« Il s’est très mal comporté » : Hélène de Fougerolles dénonce l’attitude d’un acteur et soutient le mouvement #MeToo

Publié le 10 mars 2024 à 15:23
Philippe Le Roux/TF1
La comédienne de "Sam" a apporté son soutien à Judith Godrèche et livré son propre témoignage...

Ce vendredi 8 mars 2024, Hélène de Fougerolles était l’invitée du Buzz TV de TV Magazine et a apporté son soutien à Judith Godrèche qui a porté plainte contre les réalisateurs Benoît Jacquot et Jacques Doillon avant de sensibiliser le monde du cinéma lors de la cérémonie des César. "Bien sûr qu’on se serre les coudes et qu’il y a une sororité. C’est courageux, parce que je pense pas qu’elle a grand chose à y gagner à le mettre en avant. Au contraire, ça fait un peu peur à tout le monde. (…) C’est vraiment bien que ça sorte et qu’on ne se comporte plus jamais de cette façon. C’est vrai que ça a été… Pas une mode, mais le cinéma avait tendance à se croire tout-puissant. En tout cas, les réalisateurs", a d’abord déclaré Hélène de Fougerolles, qui jouait le rôle principal du téléfilm Les bois assassins sur France 3 ce samedi.

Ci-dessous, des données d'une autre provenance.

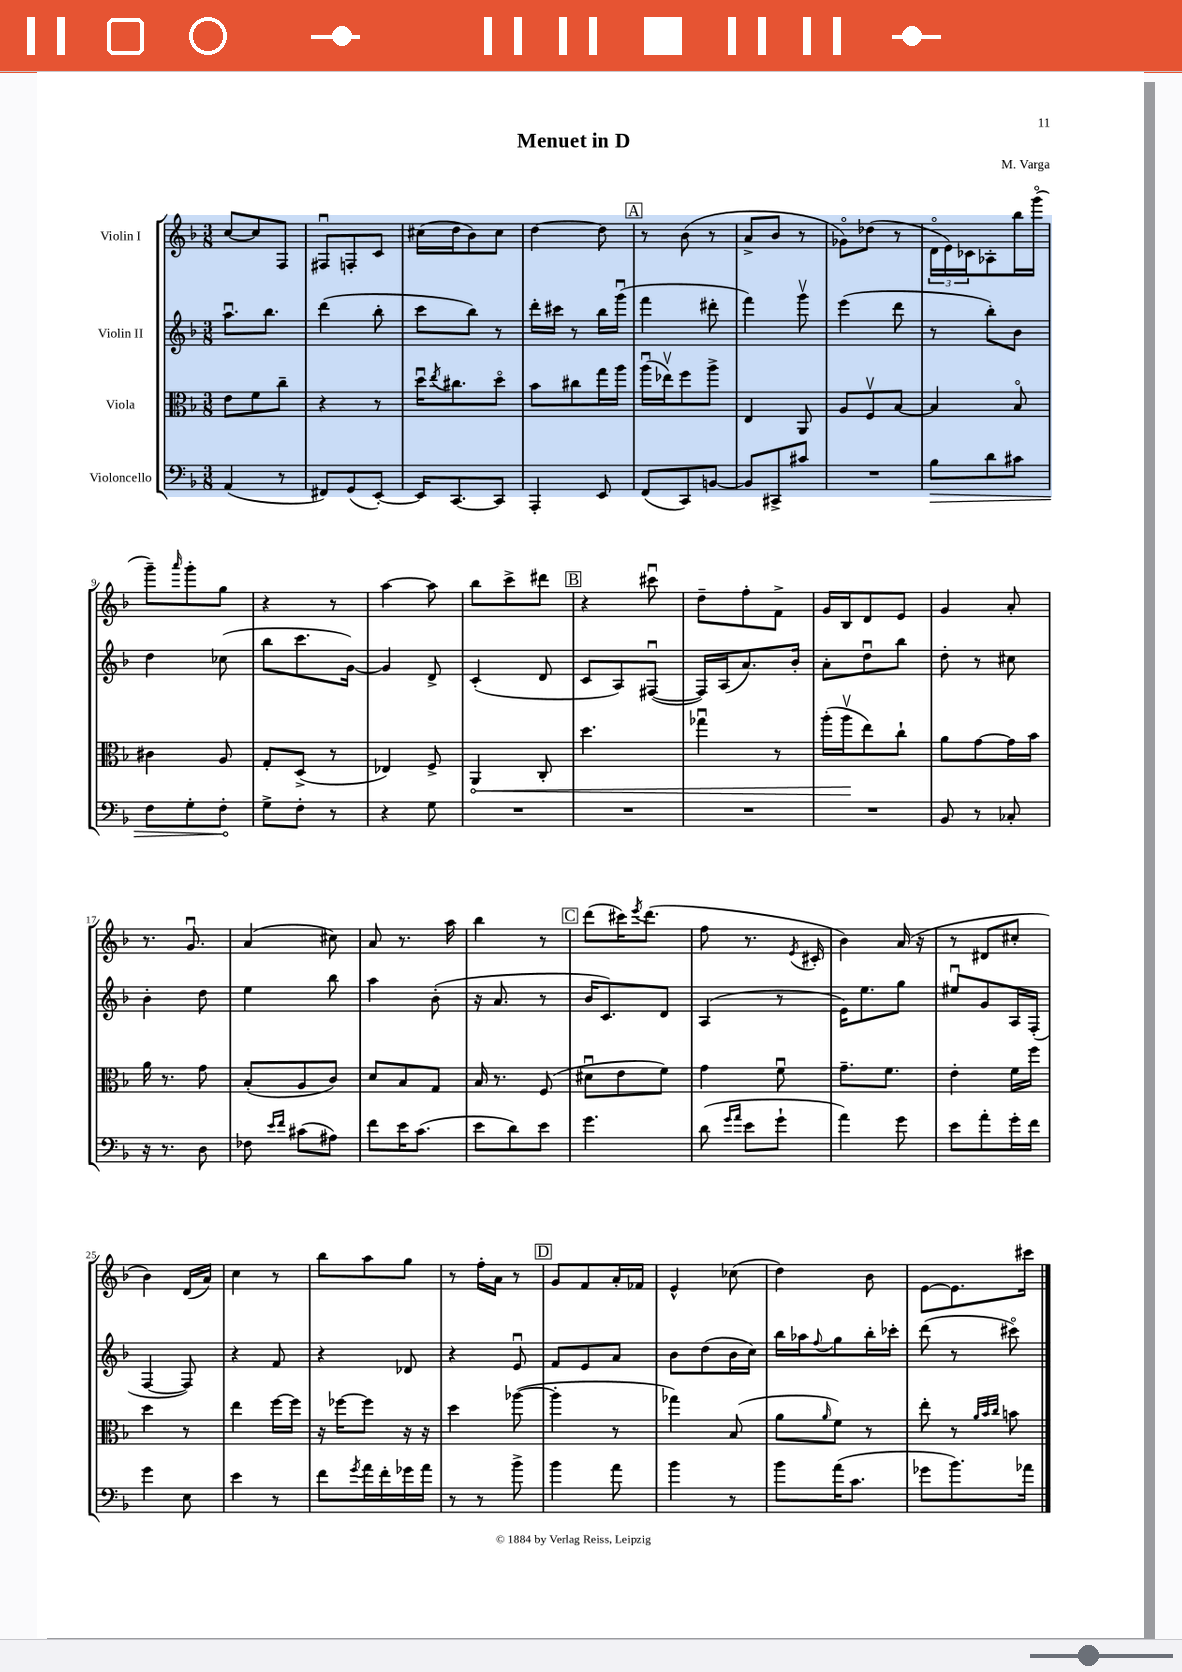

**kern	**kern	**kern	**kern
*staff4	*staff3	*staff2	*staff1
*clefF4	*clefC3	*clefG2	*clefG2
*k[b-]	*k[b-]	*k[b-]	*k[b-]
*M3/8	*M3/8	*M3/8	*M3/8
(4AA/	8e\L	8.aau\L	[8cc/L
.	8f\	.	8cc/]
.	.	8.bb-\J	.
8r	8cc~\J	.	8F/J
=	=	=	=
8FF#/L)	4r	(4ddd\	8F#u/L
(8GG/	.	.	8F'/
[8EE'/J)	8r	8bb-'\	8c/J
=	=	=	=
16EE/]LK	16ddu\LK	8ccc\L	(16cc#\LL
.	8qee/	.	.
[8.CC/	8.cc#\	.	16dd\J
.	.	8bb-\J)	8b-\)
8CC/]J	8ddo\J	8r	8cc#\J
=	=	=	=
4AAA'/	8b-\L	16ddd'\LL	[4dd\
.	.	16ccc#\JJ	.
.	8cc#\	8r	.
8EE/	16gg\L	16bb-\LL	8dd\]
.	16aa\JJ	(16gggu\JJ	.
=	=	=	=
(8FF/L	(16aau\LL	4fff\	8r
.	16ee-v\J)	.	.
8CC/)	8ff\	.	(8b-\
[8BB/J	8aa^\J	8ddd#'\	8r
=	=	=	=
8BB/]L	4E/	4fff\)	8a^/L
8CC#^/	.	.	8b-/J
8c#/J	8AA/	8gggv\	8r
=	=	=	=
4.r	8A/L	(4eee\	8g-o\L)
.	8Fv/	.	(8dd-\J
.	[8B-/J	8ddd\	8r
=	=	=	=
8B-\L	4B-/]	8r	24do\LL
.	.	.	24e\)
.	.	.	24c-\J
8d\	.	8bb-'\L)	8A-'\
8c#\J	8B-o/	8b-\J	16bb-\L
.	.	.	(16gggo\JJ
=	=	=	=
8F\L	4c#\	4dd\	8ggg~\L)
.	.	.	16qqaaa/
8G'\	.	.	8ggg'\
8F'\J	8A/	(8cc-\	8gg\J
=	=	=	=
8G^\L	8G'/L	8bb-\L	4r
8F'\J	(8D^/J	8.ccc\	.
8r	8r	.	8r
.	.	[16g\Jk)	.
=	=	=	=
4r	4E-/)	4g/]	[4aa\
8G\	8F^/	8d^/	8aa\]
=	=	=	=
4.r	4AA/	(4c'/	8bb-\L
.	.	.	8ccc^\
.	8C'/	8d/	8ddd#\J
=	=	=	=
4.r	4.dd\	8c/L	4r
.	.	8A/)	.
.	.	([8F#u/J	8ccc#u\
=	=	=	=
4.r	4gg-u\	16F#/]LL)	8dd~\L
.	.	(16A/J	.
.	.	8.a/)	8ff'\
.	8r	.	8f^\J
.	.	16b-'/Jk	.
=	=	=	=
4.r	(16aa'\LL	8a'\L	16g/LL
.	16aav\J	.	16B-/J
.	8ee\)	8ddu\	8d/
.	8cc`\J	8bb-\J	8e/J
=	=	=	=
8BB-/	8a\L	8dd'\	4g/
8r	[8g\	8r	.
8C-'/	16g\]L	8cc#\	8a'/
.	16b-\JJ	.	.
=	=	=	=
16r	16a\	4b-'\	8.r
8.r	8.r	.	.
.	.	.	8.gu/
8D\	8g\	8dd\	.
=	=	=	=
8F-\	(8B-'/L	4ee\	(4a/
16qqe/LL	.	.	.
16qqf/JJ	.	.	.
(8c#\L	8A/	.	.
8A#\J)	8c/J)	8bb-\	8cc#\)
=	=	=	=
8f\L	8d/L	4aa\	8a/
16e\K	8B-/	.	8.r
(8.c\J	.	.	.
.	8G/J	(8b-'\	.
.	.	.	16aa\
=	=	=	=
8e\L	16B-/	16r	4bb-\
.	8.r	8.a/	.
8d\)	.	.	.
8e\J	(8F/	8r	8r
=	=	=	=
4.g\	8d#u\L	16b-/LK	(8ddd\L
.	.	8.c/)	.
.	8e\	.	16ccc#\K)
.	.	.	8qeee/
.	.	.	(8.ddd\J
.	8f\J)	8d/J	.
=	=	=	=
(8d\	4g\	(4A/	8ff\
16qqg/LL	.	.	.
16qqa/JJ	.	.	.
8e\L	.	.	8.r
8g`\J	8fu\	8r	.
.	.	.	8qe/
.	.	.	16c#'/
=	=	=	=
4a\)	8.g~\L	16e\LK)	4b-\)
.	.	8.ee\	.
.	8.f\J	.	.
8g\	.	8gg\J	(16a/
.	.	.	16r
=	=	=	=
8e\L	4e'\	8ee#u/L	8r
8a'\	.	8g/	8d#/L
16g'\L	16f\LL	16A/L	8cc#'/J
16f\JJ	16ff\JJ	(16F'/JJ	.
=	=	=	=
4g\	4dd\	[4F/	4b-\)
8E\	8r	8F/])	(16d/LL
.	.	.	16a/JJ)
=	=	=	=
4e\	4ee\	4r	4cc\
8r	[16ff\LL	8f/	8r
.	16ff\]JJ	.	.
=	=	=	=
8f\L	16r	4r	8bb-\L
.	[16ff-\LK	.	.
8qg/	.	.	.
16a\L	8ff-\]J	.	8aa\
16f'\	.	.	.
16g-\	16r	8d-/	8gg\J
16a\JJ	16r	.	.
=	=	=	=
8r	4dd\	4r	8r
8r	.	.	16ff'\LL
.	.	.	16a\JJ
8b-^\	([8aa-\	8eu/	8r
=	=	=	=
4b-\	4aa-'\]	8f/L	8g/L
.	.	8e/	8f/
8a\	8r	8a/J	16a'/L
.	.	.	16f-/JJ
=	=	=	=
4b-\	4gg-\)	8b-\L	4e^^/
.	.	(8dd\	.
8r	(8B-/	16b-\L	(8cc-\
.	.	16cc\JJ)	.
=	=	=	=
8b-\L	8a\L	16bb-\LL	4dd\)
.	.	16aa-\J	.
.	16qqa/	8qqff/	.
(16a\K	8f\J)	8gg\	.
8.c\J	.	.	.
.	8r	16bb-'\L	8b-\
.	.	16ccc-'\JJ	.
=	=	=	=
8g-\L	8ee'\	(8ddd\	[8e\L
8.b-\)	8r	8r	8.e\]
.	32qqa/LLL	.	.
.	32qqb-/	.	.
.	32qqcc/JJJ	.	.
.	8b\	8ccc#o\)	.
16a-\Jk	.	.	16ccc#\Jk
==	==	==	==
*-	*-	*-	*-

"Même une simple humiliation. Quand on est jeune comédien, on voyait bien que les autres se faisaient humilier ou que soi-même on se faisait humilier et que personne (ne réagissait). Ça peut arriver, pas tout le temps, heureusement ! Il y a des réalisateurs géniaux, j’ai travaillé avec Klapisch (Cédric, ndlr) et avec des gens merveilleux qui n’ont pas ce problème. Mais c’est vrai qu’il y a pu avoir des abus de toutes sortes", a ajouté celle qui a joué dans Sam et Balthazar sur TF1. Au cours de sa carrière, "il y a eu des moments" où elle a dû "remettre les choses en place", notamment en refusant de faire "des répèts à 21 heures", sentant que le réalisateur avait des idées derrière la tête. Mais la comédienne ne retient que ces souvenirs-là et des très mauvaises expériences lors de castings, "mais pas de quoi porter plainte. (…) J’ai eu la chance de ne jamais avoir été abusée ou maltraitée".

Hélène de Fougerolles espère que la libération de la parole rendra impossible à l’avenir les humiliations et autres agressions : "Les réseaux sociaux aident beaucoup. Il y a cinq ans, j’ai fait des répétitions avec un acteur qui s’est très, très mal comporté. Je pense qu’aujourd’hui, je m’amuserais à mettre la caméra dans un coin, et dire : ‘vas-y, maintenant, on va répéter’ ! Je n’étais pas trop sur les réseaux à ce moment-là. (…) Aujourd’hui, grâce à ça, on ne peut plus insulter ou se comporter de cette façon".